§ **Data for the task**:
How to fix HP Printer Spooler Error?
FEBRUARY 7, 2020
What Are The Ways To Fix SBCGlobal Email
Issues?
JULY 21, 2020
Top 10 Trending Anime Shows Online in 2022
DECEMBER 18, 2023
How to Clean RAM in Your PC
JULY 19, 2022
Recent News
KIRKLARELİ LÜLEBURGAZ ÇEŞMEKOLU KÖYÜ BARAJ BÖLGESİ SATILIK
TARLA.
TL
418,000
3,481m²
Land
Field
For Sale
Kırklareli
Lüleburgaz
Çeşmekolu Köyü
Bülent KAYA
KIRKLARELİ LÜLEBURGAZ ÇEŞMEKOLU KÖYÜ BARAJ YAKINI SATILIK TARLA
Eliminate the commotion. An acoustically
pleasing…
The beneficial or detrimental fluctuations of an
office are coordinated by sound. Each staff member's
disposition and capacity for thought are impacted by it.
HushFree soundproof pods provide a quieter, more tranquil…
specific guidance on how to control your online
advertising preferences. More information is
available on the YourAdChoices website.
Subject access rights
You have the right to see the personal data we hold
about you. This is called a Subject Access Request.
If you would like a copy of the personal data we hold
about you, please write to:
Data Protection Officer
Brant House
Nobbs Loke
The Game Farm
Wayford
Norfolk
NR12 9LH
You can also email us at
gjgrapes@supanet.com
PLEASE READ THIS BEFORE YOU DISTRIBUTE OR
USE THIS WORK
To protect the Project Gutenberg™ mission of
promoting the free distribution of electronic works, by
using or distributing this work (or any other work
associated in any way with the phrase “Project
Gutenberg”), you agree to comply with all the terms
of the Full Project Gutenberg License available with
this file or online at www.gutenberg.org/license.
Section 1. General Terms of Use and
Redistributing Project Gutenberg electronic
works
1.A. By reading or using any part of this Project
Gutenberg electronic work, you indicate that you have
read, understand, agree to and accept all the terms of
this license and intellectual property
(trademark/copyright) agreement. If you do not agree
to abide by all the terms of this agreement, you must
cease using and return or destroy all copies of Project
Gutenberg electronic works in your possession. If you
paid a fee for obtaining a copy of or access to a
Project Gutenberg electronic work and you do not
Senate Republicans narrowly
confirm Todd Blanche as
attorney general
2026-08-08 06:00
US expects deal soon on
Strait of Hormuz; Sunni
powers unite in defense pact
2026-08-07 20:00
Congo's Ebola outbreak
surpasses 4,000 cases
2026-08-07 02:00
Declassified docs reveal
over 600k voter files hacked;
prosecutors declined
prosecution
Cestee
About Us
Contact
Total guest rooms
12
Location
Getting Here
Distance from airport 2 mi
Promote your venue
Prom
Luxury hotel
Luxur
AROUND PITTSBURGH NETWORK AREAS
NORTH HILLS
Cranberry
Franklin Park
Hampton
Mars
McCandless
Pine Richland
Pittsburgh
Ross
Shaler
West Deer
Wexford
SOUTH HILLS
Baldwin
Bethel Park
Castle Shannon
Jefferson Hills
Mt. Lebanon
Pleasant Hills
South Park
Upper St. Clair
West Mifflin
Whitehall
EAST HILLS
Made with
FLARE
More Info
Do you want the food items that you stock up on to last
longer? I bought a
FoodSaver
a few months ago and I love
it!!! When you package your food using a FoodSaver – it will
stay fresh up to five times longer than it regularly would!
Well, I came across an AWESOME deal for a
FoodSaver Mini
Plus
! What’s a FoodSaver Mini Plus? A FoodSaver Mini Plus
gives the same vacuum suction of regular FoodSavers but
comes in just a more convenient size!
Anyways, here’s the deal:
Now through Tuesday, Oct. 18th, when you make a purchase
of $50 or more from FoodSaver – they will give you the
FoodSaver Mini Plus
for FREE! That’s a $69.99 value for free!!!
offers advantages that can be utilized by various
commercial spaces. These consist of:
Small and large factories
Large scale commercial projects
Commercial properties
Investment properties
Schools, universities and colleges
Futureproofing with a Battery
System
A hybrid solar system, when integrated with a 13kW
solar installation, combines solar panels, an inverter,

§ **Goal of the exercise**: Print out the records exactly as they were entered.

§ **Task result**:
How to fix HP Printer Spooler Error?
FEBRUARY 7, 2020
What Are The Ways To Fix SBCGlobal Email
Issues?
JULY 21, 2020
Top 10 Trending Anime Shows Online in 2022
DECEMBER 18, 2023
How to Clean RAM in Your PC
JULY 19, 2022
Recent News
KIRKLARELİ LÜLEBURGAZ ÇEŞMEKOLU KÖYÜ BARAJ BÖLGESİ SATILIK
TARLA.
TL
418,000
3,481m²
Land
Field
For Sale
Kırklareli
Lüleburgaz
Çeşmekolu Köyü
Bülent KAYA
KIRKLARELİ LÜLEBURGAZ ÇEŞMEKOLU KÖYÜ BARAJ YAKINI SATILIK TARLA
Eliminate the commotion. An acoustically
pleasing…
The beneficial or detrimental fluctuations of an
office are coordinated by sound. Each staff member's
disposition and capacity for thought are impacted by it.
HushFree soundproof pods provide a quieter, more tranquil…
specific guidance on how to control your online
advertising preferences. More information is
available on the YourAdChoices website.
Subject access rights
You have the right to see the personal data we hold
about you. This is called a Subject Access Request.
If you would like a copy of the personal data we hold
about you, please write to:
Data Protection Officer
Brant House
Nobbs Loke
The Game Farm
Wayford
Norfolk
NR12 9LH
You can also email us at
gjgrapes@supanet.com
PLEASE READ THIS BEFORE YOU DISTRIBUTE OR
USE THIS WORK
To protect the Project Gutenberg™ mission of
promoting the free distribution of electronic works, by
using or distributing this work (or any other work
associated in any way with the phrase “Project
Gutenberg”), you agree to comply with all the terms
of the Full Project Gutenberg License available with
this file or online at www.gutenberg.org/license.
Section 1. General Terms of Use and
Redistributing Project Gutenberg electronic
works
1.A. By reading or using any part of this Project
Gutenberg electronic work, you indicate that you have
read, understand, agree to and accept all the terms of
this license and intellectual property
(trademark/copyright) agreement. If you do not agree
to abide by all the terms of this agreement, you must
cease using and return or destroy all copies of Project
Gutenberg electronic works in your possession. If you
paid a fee for obtaining a copy of or access to a
Project Gutenberg electronic work and you do not
Senate Republicans narrowly
confirm Todd Blanche as
attorney general
2026-08-08 06:00
US expects deal soon on
Strait of Hormuz; Sunni
powers unite in defense pact
2026-08-07 20:00
Congo's Ebola outbreak
surpasses 4,000 cases
2026-08-07 02:00
Declassified docs reveal
over 600k voter files hacked;
prosecutors declined
prosecution
Cestee
About Us
Contact
Total guest rooms
12
Location
Getting Here
Distance from airport 2 mi
Promote your venue
Prom
Luxury hotel
Luxur
AROUND PITTSBURGH NETWORK AREAS
NORTH HILLS
Cranberry
Franklin Park
Hampton
Mars
McCandless
Pine Richland
Pittsburgh
Ross
Shaler
West Deer
Wexford
SOUTH HILLS
Baldwin
Bethel Park
Castle Shannon
Jefferson Hills
Mt. Lebanon
Pleasant Hills
South Park
Upper St. Clair
West Mifflin
Whitehall
EAST HILLS
Made with
FLARE
More Info
Do you want the food items that you stock up on to last
longer? I bought a
FoodSaver
a few months ago and I love
it!!! When you package your food using a FoodSaver – it will
stay fresh up to five times longer than it regularly would!
Well, I came across an AWESOME deal for a
FoodSaver Mini
Plus
! What’s a FoodSaver Mini Plus? A FoodSaver Mini Plus
gives the same vacuum suction of regular FoodSavers but
comes in just a more convenient size!
Anyways, here’s the deal:
Now through Tuesday, Oct. 18th, when you make a purchase
of $50 or more from FoodSaver – they will give you the
FoodSaver Mini Plus
for FREE! That’s a $69.99 value for free!!!
offers advantages that can be utilized by various
commercial spaces. These consist of:
Small and large factories
Large scale commercial projects
Commercial properties
Investment properties
Schools, universities and colleges
Futureproofing with a Battery
System
A hybrid solar system, when integrated with a 13kW
solar installation, combines solar panels, an inverter,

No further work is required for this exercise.